Una decisione che chiude un capitolo importante e che, nelle intenzioni, punta a restituire centralità allo sport cittadino, ai giovani e al tessuto sociale del territorio. Di seguito la dichiarazione integrale:
"Ci sono momenti che segnano la fine di un percorso e l’inizio di qualcosa di nuovo. - dichiara l'imprenditore Felice Romano, Patron della Scafatese calcio -
Il campo sportivo torna ufficialmente nella piena disponibilità del Comune di San Marzano sul Sarno.

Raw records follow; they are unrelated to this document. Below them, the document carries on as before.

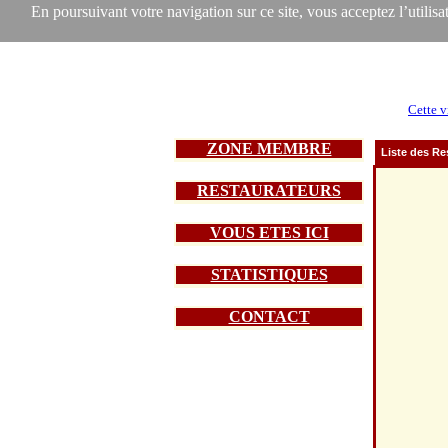
En poursuivant votre navigation sur ce site, vous acceptez l’utilisat
Cette v
ZONE MEMBRE
Liste des Re
RESTAURATEURS
VOUS ETES ICI
STATISTIQUES
CONTACT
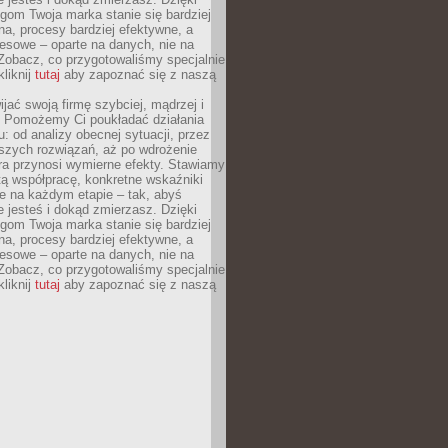
gom Twoja marka stanie się bardziej
a, procesy bardziej efektywne, a
esowe – oparte na danych, nie na
Zobacz, co przygotowaliśmy specjalnie
kliknij
tutaj
aby zapoznać się z naszą
jać swoją firmę szybciej, mądrzej i
 Pomożemy Ci poukładać działania
u: od analizy obecnej sytuacji, przez
szych rozwiązań, aż po wdrożenie
tóra przynosi wymierne efekty. Stawiamy
tą współpracę, konkretne wskaźniki
e na każdym etapie – tak, abyś
ie jesteś i dokąd zmierzasz. Dzięki
gom Twoja marka stanie się bardziej
a, procesy bardziej efektywne, a
esowe – oparte na danych, nie na
Zobacz, co przygotowaliśmy specjalnie
kliknij
tutaj
aby zapoznać się z naszą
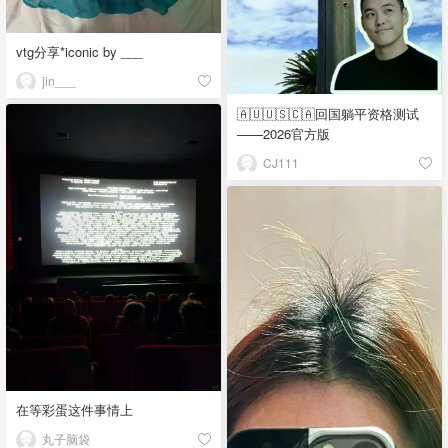
vtg分享*iconic by ___
jin___
🇦🇺🇺🇸🇨🇦回国躺平资格测试
——2026官方版
CJ111
在等彩蛋这件事情上
丸子脑袋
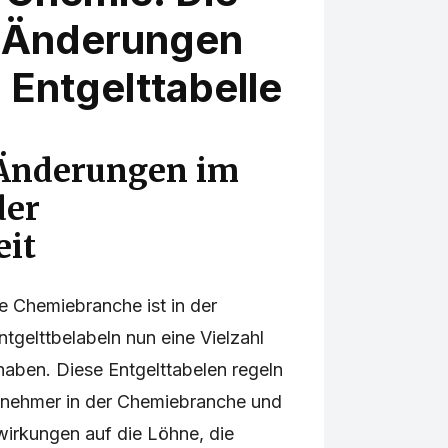
n Änderungen
 Entgelttabelle
 Änderungen im
der
it
ie Chemiebranche ist in der
tgelttbelabeln nun eine Vielzahl
aben. Diese Entgelttabelen regeln
itnehmer in der Chemiebranche und
irkungen auf die Löhne, die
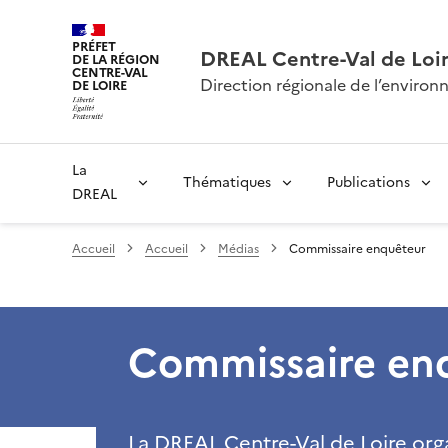
PRÉFET
DREAL Centre-Val de Loi
DE LA RÉGION
CENTRE-VAL
Direction régionale de l’envir
DE LOIRE
La
Thématiques
Publications
DREAL
Accueil
Accueil
Médias
Commissaire enquêteur
Commissaire en
La DREAL Centre-Val de Loire orga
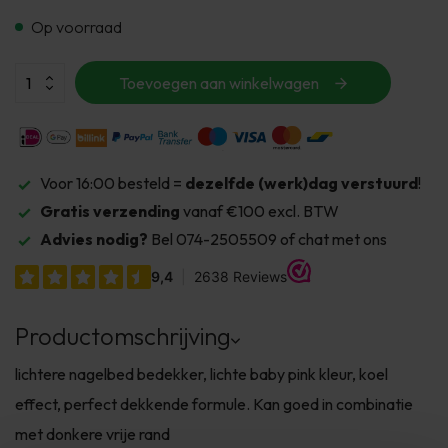
Op voorraad
Toevoegen aan winkelwagen
Voor 16:00 besteld =
dezelfde (werk)dag verstuurd
!
Gratis verzending
vanaf €100 excl. BTW
Advies nodig?
Bel 074-2505509 of chat met ons
Productomschrijving
lichtere nagelbed bedekker, lichte baby pink kleur, koel
effect, perfect dekkende formule. Kan goed in combinatie
met donkere vrije rand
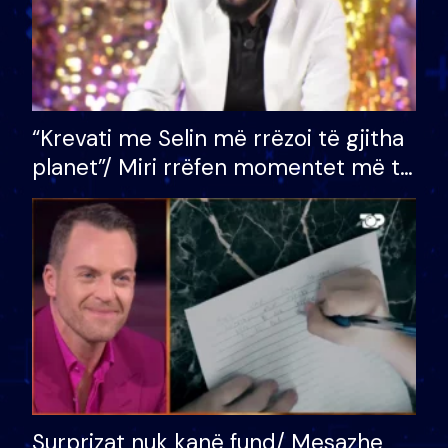
“Krevati me Selin më rrëzoi të gjitha
planet”/ Miri rrëfen momentet më të
bukura në shtëpinë e BB VIP: Do më
mungojë zilja e mëngjesit kur…
Surprizat nuk kanë fund/ Mesazhe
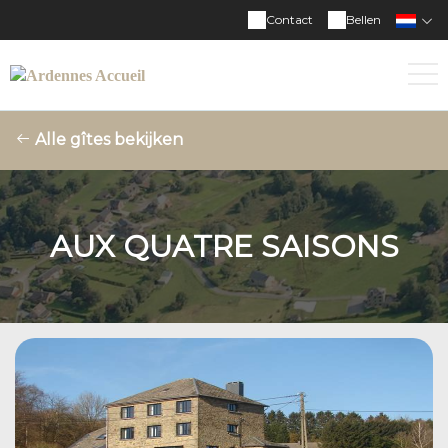
Contact
Bellen
Alle gîtes bekijken
AUX QUATRE SAISONS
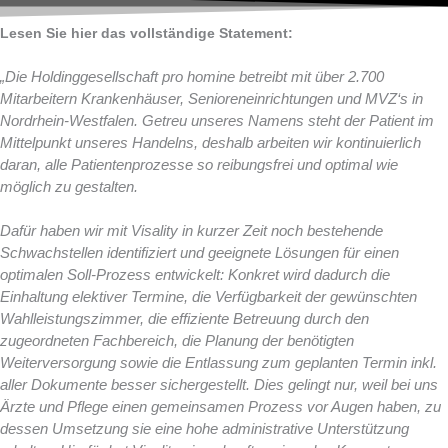
Lesen Sie hier das vollständige Statement:
„Die Holdinggesellschaft pro homine betreibt mit über 2.700
Mitarbeitern Krankenhäuser, Senioreneinrichtungen und MVZ‘s in
Nordrhein-Westfalen. Getreu unseres Namens steht der Patient im
Mittelpunkt unseres Handelns, deshalb arbeiten wir kontinuierlich
daran, alle Patientenprozesse so reibungsfrei und optimal wie
möglich zu gestalten.
Dafür haben wir mit Visality in kurzer Zeit noch bestehende
Schwachstellen identifiziert und geeignete Lösungen für einen
optimalen Soll-Prozess entwickelt: Konkret wird dadurch die
Einhaltung elektiver Termine, die Verfügbarkeit der gewünschten
Wahlleistungszimmer, die effiziente Betreuung durch den
zugeordneten Fachbereich, die Planung der benötigten
Weiterversorgung sowie die Entlassung zum geplanten Termin inkl.
aller Dokumente besser sichergestellt. Dies gelingt nur, weil bei uns
Ärzte und Pflege einen gemeinsamen Prozess vor Augen haben, zu
dessen Umsetzung sie eine hohe administrative Unterstützung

Quando mesi fa ho espresso la volontà di restituirlo senza chiedere nulla, l’ho fatto con un’idea semplice: mettere davanti a tutto il bene delle persone.
Oggi si conclude un percorso fatto di scelte importanti, tutte prese pensando prima di tutto alla comunità, ai giovani, a chi vede in quel campo un luogo di crescita e di appartenenza.
Chiudere un capitolo non significa cancellare ciò che è stato.
Significa avere la forza e la maturità di compiere un passo che guarda avanti.
Ringrazio il Sindaco e l’Amministrazione Comunale per aver contribuito a portare a termine questo percorso, e ringrazio il popolo di San Marzano, che merita sempre rispetto, chiarezza e decisioni prese con coscienza.
Mi auguro che quello stadio torni ad essere pieno di vita, entusiasmo e orgoglio.
Che torni ad essere casa per lo sport e per le nuove generazioni.
Da parte mia resta il rispetto. Resta il legame profondo con questa terra. Resta la serenità di chi sa di aver agito mettendo al primo posto ciò che conta davvero".
Con questa restituzione si apre ora una nuova fase per l’impianto sportivo cittadino, che potrà tornare a essere punto di riferimento per associazioni, atleti e giovani del territorio. L’auspicio espresso è quello di uno stadio nuovamente vivo, capace di rappresentare non solo un luogo di competizione sportiva, ma anche uno spazio di crescita, identità e partecipazione collettiva.